Aún recuerdo nítidamente cuando mi papá me trajo de regalo una piscina inflable, de esas que vendían en las tiendas caras, y si lo recuerdo tan bien es porque aquello fue todo un acontecimiento en el barrio.
La piscina azul tenía tres niveles hinchables, y un diseño estampado con unas ranitas sobre una hoja de loto. Claro que se hacía difícil ver el diseño una vez que dentro de ella se metieron todos los gordos de mi casa. Por poco me la ponchan, y ni qué decir tengo que el nivel del agua subió tanto que inundó el patio. La escena de mi tío, mi tía y mis dos primas metidos en (mi) piscina era dolorosa para la vista. Han pasado muchos años y aún no se me ha borrado del recuerdo. Sobre todo porque se suponía que ellos no debían meterse, porque eran grandes (más que grandes). Pero claro, ¿quién le niega el derecho a nadie de tirarse un poco de agua por arriba en un mediodía cubano? Ah, eso podía ser causa de puñalada segura, (no en mi casa, aclaro, estoy exagerando para darle color a este relato.)
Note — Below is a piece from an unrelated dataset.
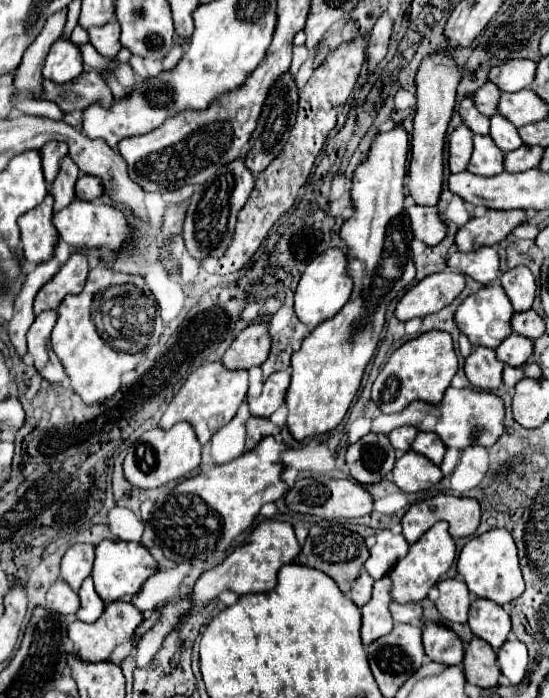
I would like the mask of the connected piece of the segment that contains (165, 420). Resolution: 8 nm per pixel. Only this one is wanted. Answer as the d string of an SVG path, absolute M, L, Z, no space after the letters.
M221 361L205 363L187 377L179 393L173 397L173 401L169 403L167 411L159 421L159 429L171 429L179 421L189 421L195 429L199 443L205 445L223 425L227 425L235 417L239 405L245 399L245 393L247 393L247 371L229 371L221 365Z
El ingenuo de mi padre, que se la pasaba trabajando, había llegado todo contento con la piscina desarmada bajo el brazo. Y allí fuimos todos a revisarla; era un objeto de lo más sofisticado. Tenía una bombita de pie para llenarla de aire sin esfuerzo, y traía parches y un pegamento especial por si se rompía. Falta que hicieron después. Antes le llamé ingenuo porque el pobre se tomó el trabajo de explicarle a mis tíos que la piscina era sólo para los niños, que nada de subirse tres o cuatro al mismo tiempo, que mis primas, que ya estaban mayores, se podían subir solamente de una en una, y nada de adultos ¡eh! Bien que lo había aclarado. Pero fue como hablarle a las paredes. En cuanto dio la espalda se armó la revolución. En un santiamén mi tía vació el patio de todos sus potingos y sillas viejas y se pusieron manos a la obra para inflar la dichosa piscina. ¿Tú la disfrutaste? Yo tampoco. Al principio me dejaron meterme dentro, con mis amiguitas de enfrente, mientras mis primas y mis tíos se afilaban los dientes mirándonos y calculando cómo meter sus gordos cuerpos dentro. Al rato dijo mi tía que teníamos que salir porque el agua estaba fría y nos podíamos resfriar. Y fue salir y mirar con desamparo cómo caían chapoteando dentro de mi linda piscina sus humanidades envueltas en carne. Pero era divertido, después de todo, verlos convertidos en niños por un rato. Riéndose y echando agua para afuera con sólo un movimiento del pie. Aquellos gordos eran lo más lindo que puede haber en la vida.